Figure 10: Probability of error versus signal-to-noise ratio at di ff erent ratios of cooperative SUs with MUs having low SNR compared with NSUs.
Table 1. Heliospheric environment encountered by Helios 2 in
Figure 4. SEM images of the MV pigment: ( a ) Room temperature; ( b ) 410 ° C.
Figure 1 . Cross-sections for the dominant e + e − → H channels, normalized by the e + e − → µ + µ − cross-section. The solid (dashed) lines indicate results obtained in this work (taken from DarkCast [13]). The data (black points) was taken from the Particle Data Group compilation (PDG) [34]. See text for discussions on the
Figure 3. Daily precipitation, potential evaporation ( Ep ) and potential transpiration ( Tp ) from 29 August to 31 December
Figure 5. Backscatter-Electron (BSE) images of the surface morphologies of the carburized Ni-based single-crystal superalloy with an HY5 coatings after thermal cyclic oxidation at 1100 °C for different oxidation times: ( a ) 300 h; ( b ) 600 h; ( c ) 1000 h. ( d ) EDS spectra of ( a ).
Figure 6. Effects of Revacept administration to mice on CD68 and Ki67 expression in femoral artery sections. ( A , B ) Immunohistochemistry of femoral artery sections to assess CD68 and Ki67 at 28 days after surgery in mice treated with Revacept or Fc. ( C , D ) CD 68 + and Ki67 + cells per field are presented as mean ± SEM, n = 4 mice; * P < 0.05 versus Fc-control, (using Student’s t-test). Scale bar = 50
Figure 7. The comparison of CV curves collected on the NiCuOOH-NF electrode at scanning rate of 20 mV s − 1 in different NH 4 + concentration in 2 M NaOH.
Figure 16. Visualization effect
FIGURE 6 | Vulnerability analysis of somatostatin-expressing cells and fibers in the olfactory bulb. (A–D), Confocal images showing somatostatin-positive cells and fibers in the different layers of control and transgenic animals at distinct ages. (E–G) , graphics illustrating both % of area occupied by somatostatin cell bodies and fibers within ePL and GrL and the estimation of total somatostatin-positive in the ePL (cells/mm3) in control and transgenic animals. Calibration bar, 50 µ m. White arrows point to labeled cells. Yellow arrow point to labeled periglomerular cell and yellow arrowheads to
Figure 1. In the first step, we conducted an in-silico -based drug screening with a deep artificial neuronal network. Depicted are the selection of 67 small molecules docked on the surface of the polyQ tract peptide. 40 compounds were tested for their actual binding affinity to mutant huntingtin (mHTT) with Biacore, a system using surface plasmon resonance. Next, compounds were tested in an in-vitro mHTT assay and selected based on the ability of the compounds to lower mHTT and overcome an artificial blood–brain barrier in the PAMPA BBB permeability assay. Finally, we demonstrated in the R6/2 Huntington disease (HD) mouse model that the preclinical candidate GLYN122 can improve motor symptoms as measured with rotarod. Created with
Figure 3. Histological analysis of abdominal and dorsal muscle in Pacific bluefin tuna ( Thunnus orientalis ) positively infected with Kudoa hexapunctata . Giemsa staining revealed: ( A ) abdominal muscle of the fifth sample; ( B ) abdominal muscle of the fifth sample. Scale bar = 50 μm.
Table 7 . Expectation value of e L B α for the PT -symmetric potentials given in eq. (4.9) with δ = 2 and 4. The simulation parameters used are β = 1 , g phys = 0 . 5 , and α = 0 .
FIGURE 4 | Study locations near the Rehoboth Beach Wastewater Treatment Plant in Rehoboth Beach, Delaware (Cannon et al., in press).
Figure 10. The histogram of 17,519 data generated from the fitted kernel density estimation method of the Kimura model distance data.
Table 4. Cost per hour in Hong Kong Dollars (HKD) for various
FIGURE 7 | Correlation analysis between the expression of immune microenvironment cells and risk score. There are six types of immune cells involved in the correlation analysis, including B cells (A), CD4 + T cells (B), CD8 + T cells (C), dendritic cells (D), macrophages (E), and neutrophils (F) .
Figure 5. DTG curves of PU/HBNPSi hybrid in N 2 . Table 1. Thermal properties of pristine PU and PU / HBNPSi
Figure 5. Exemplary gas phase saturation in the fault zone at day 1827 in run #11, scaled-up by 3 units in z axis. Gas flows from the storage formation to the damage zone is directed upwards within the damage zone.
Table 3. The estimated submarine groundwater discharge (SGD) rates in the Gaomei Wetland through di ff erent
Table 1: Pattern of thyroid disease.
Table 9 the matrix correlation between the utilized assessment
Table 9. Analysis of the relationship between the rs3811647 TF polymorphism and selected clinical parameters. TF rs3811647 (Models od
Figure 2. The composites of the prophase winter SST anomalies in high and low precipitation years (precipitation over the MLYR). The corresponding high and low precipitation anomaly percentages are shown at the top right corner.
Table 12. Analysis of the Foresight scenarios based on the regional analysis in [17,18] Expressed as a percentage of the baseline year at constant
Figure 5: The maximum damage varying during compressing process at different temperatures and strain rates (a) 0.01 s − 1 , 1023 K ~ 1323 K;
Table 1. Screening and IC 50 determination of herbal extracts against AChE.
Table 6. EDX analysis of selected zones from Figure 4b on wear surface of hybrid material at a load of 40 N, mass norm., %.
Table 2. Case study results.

REQUIRED ACTION:
Could you transcribe all of the data exactly as it is given?

YOUR RESPONSE:
Figure 10: Probability of error versus signal-to-noise ratio at di ff erent ratios of cooperative SUs with MUs having low SNR compared with NSUs.
Table 1. Heliospheric environment encountered by Helios 2 in
Figure 4. SEM images of the MV pigment: ( a ) Room temperature; ( b ) 410 ° C.
Figure 1 . Cross-sections for the dominant e + e − → H channels, normalized by the e + e − → µ + µ − cross-section. The solid (dashed) lines indicate results obtained in this work (taken from DarkCast [13]). The data (black points) was taken from the Particle Data Group compilation (PDG) [34]. See text for discussions on the
Figure 3. Daily precipitation, potential evaporation ( Ep ) and potential transpiration ( Tp ) from 29 August to 31 December
Figure 5. Backscatter-Electron (BSE) images of the surface morphologies of the carburized Ni-based single-crystal superalloy with an HY5 coatings after thermal cyclic oxidation at 1100 °C for different oxidation times: ( a ) 300 h; ( b ) 600 h; ( c ) 1000 h. ( d ) EDS spectra of ( a ).
Figure 6. Effects of Revacept administration to mice on CD68 and Ki67 expression in femoral artery sections. ( A , B ) Immunohistochemistry of femoral artery sections to assess CD68 and Ki67 at 28 days after surgery in mice treated with Revacept or Fc. ( C , D ) CD 68 + and Ki67 + cells per field are presented as mean ± SEM, n = 4 mice; * P < 0.05 versus Fc-control, (using Student’s t-test). Scale bar = 50
Figure 7. The comparison of CV curves collected on the NiCuOOH-NF electrode at scanning rate of 20 mV s − 1 in different NH 4 + concentration in 2 M NaOH.
Figure 16. Visualization effect
FIGURE 6 | Vulnerability analysis of somatostatin-expressing cells and fibers in the olfactory bulb. (A–D), Confocal images showing somatostatin-positive cells and fibers in the different layers of control and transgenic animals at distinct ages. (E–G) , graphics illustrating both % of area occupied by somatostatin cell bodies and fibers within ePL and GrL and the estimation of total somatostatin-positive in the ePL (cells/mm3) in control and transgenic animals. Calibration bar, 50 µ m. White arrows point to labeled cells. Yellow arrow point to labeled periglomerular cell and yellow arrowheads to
Figure 1. In the first step, we conducted an in-silico -based drug screening with a deep artificial neuronal network. Depicted are the selection of 67 small molecules docked on the surface of the polyQ tract peptide. 40 compounds were tested for their actual binding affinity to mutant huntingtin (mHTT) with Biacore, a system using surface plasmon resonance. Next, compounds were tested in an in-vitro mHTT assay and selected based on the ability of the compounds to lower mHTT and overcome an artificial blood–brain barrier in the PAMPA BBB permeability assay. Finally, we demonstrated in the R6/2 Huntington disease (HD) mouse model that the preclinical candidate GLYN122 can improve motor symptoms as measured with rotarod. Created with
Figure 3. Histological analysis of abdominal and dorsal muscle in Pacific bluefin tuna ( Thunnus orientalis ) positively infected with Kudoa hexapunctata . Giemsa staining revealed: ( A ) abdominal muscle of the fifth sample; ( B ) abdominal muscle of the fifth sample. Scale bar = 50 μm.
Table 7 . Expectation value of e L B α for the PT -symmetric potentials given in eq. (4.9) with δ = 2 and 4. The simulation parameters used are β = 1 , g phys = 0 . 5 , and α = 0 .
FIGURE 4 | Study locations near the Rehoboth Beach Wastewater Treatment Plant in Rehoboth Beach, Delaware (Cannon et al., in press).
Figure 10. The histogram of 17,519 data generated from the fitted kernel density estimation method of the Kimura model distance data.
Table 4. Cost per hour in Hong Kong Dollars (HKD) for various
FIGURE 7 | Correlation analysis between the expression of immune microenvironment cells and risk score. There are six types of immune cells involved in the correlation analysis, including B cells (A), CD4 + T cells (B), CD8 + T cells (C), dendritic cells (D), macrophages (E), and neutrophils (F) .
Figure 5. DTG curves of PU/HBNPSi hybrid in N 2 . Table 1. Thermal properties of pristine PU and PU / HBNPSi
Figure 5. Exemplary gas phase saturation in the fault zone at day 1827 in run #11, scaled-up by 3 units in z axis. Gas flows from the storage formation to the damage zone is directed upwards within the damage zone.
Table 3. The estimated submarine groundwater discharge (SGD) rates in the Gaomei Wetland through di ff erent
Table 1: Pattern of thyroid disease.
Table 9 the matrix correlation between the utilized assessment
Table 9. Analysis of the relationship between the rs3811647 TF polymorphism and selected clinical parameters. TF rs3811647 (Models od
Figure 2. The composites of the prophase winter SST anomalies in high and low precipitation years (precipitation over the MLYR). The corresponding high and low precipitation anomaly percentages are shown at the top right corner.
Table 12. Analysis of the Foresight scenarios based on the regional analysis in [17,18] Expressed as a percentage of the baseline year at constant
Figure 5: The maximum damage varying during compressing process at different temperatures and strain rates (a) 0.01 s − 1 , 1023 K ~ 1323 K;
Table 1. Screening and IC 50 determination of herbal extracts against AChE.
Table 6. EDX analysis of selected zones from Figure 4b on wear surface of hybrid material at a load of 40 N, mass norm., %.
Table 2. Case study results.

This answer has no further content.